We must now consider whether the variance between the indictment and the proof offered at trial is fatal to the defendant’s conviction. We hold that it is not.

*115As this court stated in People v. Taylor (1980), 84 Ill. App. 3d 467, 469-70, 405 N.E.2d 517, 519:

“In examining the effect of a variance between the charging instrument and the proof presented at trial, the test is whether the offense charged is sufficiently set forth so that an accused can properly prepare his defense and raise the judgment as a plea in bar to a later prosecution for the same offense. If those requirements are satisfied, a variance between the allegations and proof will not be fatal. (People v. Jayne (1977), 52 Ill. App. 3d 990, 368 N.E.2d 422; People v. Beacham (1977), 50 Ill. App. 3d 695, 365 N.E.2d 737.) To be fatally defective, the variance must be material and of such character as to have misled the accused in making his defense or exposed him to double jeopardy. (People v. McGee (1979), 72 Ill. App. 3d 576, 391 N.E.2d 5.) In applying this test, all of the evidence produced at trial can now be considered in determining whether a trial is a bar to future prosecutions. People v. Pujoue (1975), 61 Ill. 2d 335, 335 N.E.2d 437.”

In the instant case, it is undisputed that the State proved that six items, with a total value of $162, were stolen from Sears and were found in the defendant’s possession at the time of her apprehension.

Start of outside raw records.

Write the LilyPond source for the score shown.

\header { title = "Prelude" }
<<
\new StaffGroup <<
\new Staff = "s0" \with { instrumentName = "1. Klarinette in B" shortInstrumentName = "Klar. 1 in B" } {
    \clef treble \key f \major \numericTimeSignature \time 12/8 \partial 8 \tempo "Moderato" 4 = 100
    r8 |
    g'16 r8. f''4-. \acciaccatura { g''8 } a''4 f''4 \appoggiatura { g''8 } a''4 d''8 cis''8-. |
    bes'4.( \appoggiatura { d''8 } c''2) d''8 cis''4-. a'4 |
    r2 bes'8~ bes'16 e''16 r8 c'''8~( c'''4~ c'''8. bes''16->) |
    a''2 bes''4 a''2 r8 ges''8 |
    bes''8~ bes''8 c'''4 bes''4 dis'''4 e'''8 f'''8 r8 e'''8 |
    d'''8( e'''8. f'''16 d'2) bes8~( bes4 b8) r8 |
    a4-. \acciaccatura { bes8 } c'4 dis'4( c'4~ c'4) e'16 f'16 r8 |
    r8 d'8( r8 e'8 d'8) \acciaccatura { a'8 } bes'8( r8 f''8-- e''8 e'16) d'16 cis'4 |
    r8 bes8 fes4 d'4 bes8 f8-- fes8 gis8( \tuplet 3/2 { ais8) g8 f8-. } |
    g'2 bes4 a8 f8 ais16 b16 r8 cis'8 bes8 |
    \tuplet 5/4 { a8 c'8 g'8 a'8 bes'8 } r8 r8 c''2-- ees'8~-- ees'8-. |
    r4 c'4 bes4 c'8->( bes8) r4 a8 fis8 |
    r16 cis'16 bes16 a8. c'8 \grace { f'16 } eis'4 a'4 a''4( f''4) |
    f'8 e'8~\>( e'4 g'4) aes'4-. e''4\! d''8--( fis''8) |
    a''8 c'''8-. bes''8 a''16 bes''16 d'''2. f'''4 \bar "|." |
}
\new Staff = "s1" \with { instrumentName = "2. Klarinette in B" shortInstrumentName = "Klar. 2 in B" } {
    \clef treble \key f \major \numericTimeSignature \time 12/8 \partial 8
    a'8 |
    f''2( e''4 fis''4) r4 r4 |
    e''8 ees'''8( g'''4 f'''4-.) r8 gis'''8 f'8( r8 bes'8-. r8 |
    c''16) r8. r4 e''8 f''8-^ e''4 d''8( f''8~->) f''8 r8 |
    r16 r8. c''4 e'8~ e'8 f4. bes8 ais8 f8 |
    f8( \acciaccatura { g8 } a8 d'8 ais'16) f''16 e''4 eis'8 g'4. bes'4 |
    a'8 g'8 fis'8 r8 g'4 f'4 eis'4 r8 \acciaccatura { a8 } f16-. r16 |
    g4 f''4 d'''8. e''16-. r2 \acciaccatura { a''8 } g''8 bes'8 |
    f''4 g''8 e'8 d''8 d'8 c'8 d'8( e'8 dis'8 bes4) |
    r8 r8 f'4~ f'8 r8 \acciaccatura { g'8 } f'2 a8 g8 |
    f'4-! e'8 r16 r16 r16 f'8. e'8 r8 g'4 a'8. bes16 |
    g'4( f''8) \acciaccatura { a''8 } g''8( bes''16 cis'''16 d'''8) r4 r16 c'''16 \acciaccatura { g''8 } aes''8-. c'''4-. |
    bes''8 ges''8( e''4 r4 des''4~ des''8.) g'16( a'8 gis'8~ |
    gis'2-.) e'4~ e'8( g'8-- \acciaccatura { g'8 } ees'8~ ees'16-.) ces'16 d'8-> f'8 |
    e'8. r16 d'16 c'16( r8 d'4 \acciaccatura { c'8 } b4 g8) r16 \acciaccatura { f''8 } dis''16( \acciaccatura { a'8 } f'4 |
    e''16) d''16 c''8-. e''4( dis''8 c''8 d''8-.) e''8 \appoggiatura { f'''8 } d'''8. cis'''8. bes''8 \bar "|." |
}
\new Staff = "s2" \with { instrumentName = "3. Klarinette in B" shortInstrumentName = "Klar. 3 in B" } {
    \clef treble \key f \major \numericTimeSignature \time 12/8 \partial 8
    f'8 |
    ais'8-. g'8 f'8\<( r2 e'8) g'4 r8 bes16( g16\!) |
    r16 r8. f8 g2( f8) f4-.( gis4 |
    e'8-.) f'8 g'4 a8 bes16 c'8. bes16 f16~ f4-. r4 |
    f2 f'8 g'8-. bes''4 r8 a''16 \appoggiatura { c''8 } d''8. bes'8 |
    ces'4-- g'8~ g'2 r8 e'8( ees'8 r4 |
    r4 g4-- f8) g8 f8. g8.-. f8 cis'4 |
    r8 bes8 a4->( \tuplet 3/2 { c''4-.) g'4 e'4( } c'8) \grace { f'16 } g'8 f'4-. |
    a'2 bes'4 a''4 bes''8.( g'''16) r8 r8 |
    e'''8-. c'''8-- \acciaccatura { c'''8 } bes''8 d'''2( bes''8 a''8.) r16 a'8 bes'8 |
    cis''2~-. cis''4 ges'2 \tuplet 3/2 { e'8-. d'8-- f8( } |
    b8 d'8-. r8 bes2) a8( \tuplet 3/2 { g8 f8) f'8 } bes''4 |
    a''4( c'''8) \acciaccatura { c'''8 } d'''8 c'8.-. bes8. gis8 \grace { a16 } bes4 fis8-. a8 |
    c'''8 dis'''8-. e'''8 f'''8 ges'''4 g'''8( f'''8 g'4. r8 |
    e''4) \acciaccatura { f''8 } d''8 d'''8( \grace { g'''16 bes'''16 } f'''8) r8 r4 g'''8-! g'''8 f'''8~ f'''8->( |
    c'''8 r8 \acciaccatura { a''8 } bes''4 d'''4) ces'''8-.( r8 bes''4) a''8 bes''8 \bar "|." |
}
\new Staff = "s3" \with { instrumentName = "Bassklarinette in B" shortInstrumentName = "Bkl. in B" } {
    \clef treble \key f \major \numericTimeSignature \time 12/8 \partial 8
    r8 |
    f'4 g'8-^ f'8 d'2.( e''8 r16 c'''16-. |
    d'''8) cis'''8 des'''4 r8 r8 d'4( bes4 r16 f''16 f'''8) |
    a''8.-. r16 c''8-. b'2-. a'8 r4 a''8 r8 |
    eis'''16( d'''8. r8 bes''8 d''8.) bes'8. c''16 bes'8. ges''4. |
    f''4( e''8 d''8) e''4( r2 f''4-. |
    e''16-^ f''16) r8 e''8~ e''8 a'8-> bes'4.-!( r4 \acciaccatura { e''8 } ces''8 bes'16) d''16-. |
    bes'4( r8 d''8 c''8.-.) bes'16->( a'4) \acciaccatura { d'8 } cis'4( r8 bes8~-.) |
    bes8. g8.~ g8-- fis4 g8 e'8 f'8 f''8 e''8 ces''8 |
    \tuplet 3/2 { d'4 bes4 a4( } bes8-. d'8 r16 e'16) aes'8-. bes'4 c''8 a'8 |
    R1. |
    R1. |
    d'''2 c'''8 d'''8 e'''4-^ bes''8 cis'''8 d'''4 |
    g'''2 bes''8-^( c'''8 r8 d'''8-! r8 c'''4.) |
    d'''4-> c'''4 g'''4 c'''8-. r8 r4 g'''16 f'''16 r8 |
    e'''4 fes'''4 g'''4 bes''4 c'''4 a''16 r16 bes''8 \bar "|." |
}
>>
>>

Upon this basis, the defendant was found guilty beyond a reasonable doubt of a single felony theft of items totalling more than $150 in value. The fact that the indictment indicated that five items were taken is an immaterial error and cannot serve as the basis for a reversal of the defendant’s conviction.

In so holding we distinguish the cases of People v. Bueno (1966), 35 Ill. 2d 545, 221 N.E.2d 270, and People v. Kijowski (1978), 61 Ill. App. 3d 809, 377 N.E.2d 1324, relied on by the defendant, and adhere to the principles announced in People v. Pujoue (1975), 61 Ill. 2d 335,335 N.E.2d 437. In Bueno the Illinois Supreme Court reversed the defendant’s conviction where the defendant was charged with delivery of narcotics to a police officer, but the proof at trial established at most that the defendant sold narcotics to a co-defendant. In reversing the conviction, the court noted that the issue involved was not a variance between the indictment and the proof but of whether the State proved the charge set forth in the indictment. As indicated previously in this opinion, we believe the State in the present case proved the essential elements of the crime charged beyond a reasonable doubt. In Kijowski the defendant claimed a fatal variance between the charge and the evidence, as well as between the charge and the jury instructions, with regard to whether the defendant was a principal or was merely guilty under an accountability theory, a claim which was rejected by the court. In Pujoue the Illinois Supreme Court held that a charging instrument challenged as being defective will *116be considered sufficient if it apprised the accused of the precise offense charged with sufficient specificity to prepare his defense and allow pleading a resulting conviction as a bar to future prosecution arising out of the same conduct. 61 Ill. 2d 335, 339, 335 N.E.2d 437, 440.

In the present case, the fact that the indictment accused the defendant of taking five garments with a total value in excess of $150 did not hamper the defendant in the preparation of her defense. In addition, her resulting conviction is obviously a bar to any future prosecutions arising out of the same conduct since it gave the date and specific location of the alleged offense and all other required relevant information.

For the foregoing reasons, the judgment of the Circuit Court of Peoria County is affirmed.

Affirmed.

ALLOY, P. J., and SCOTT, J., concur.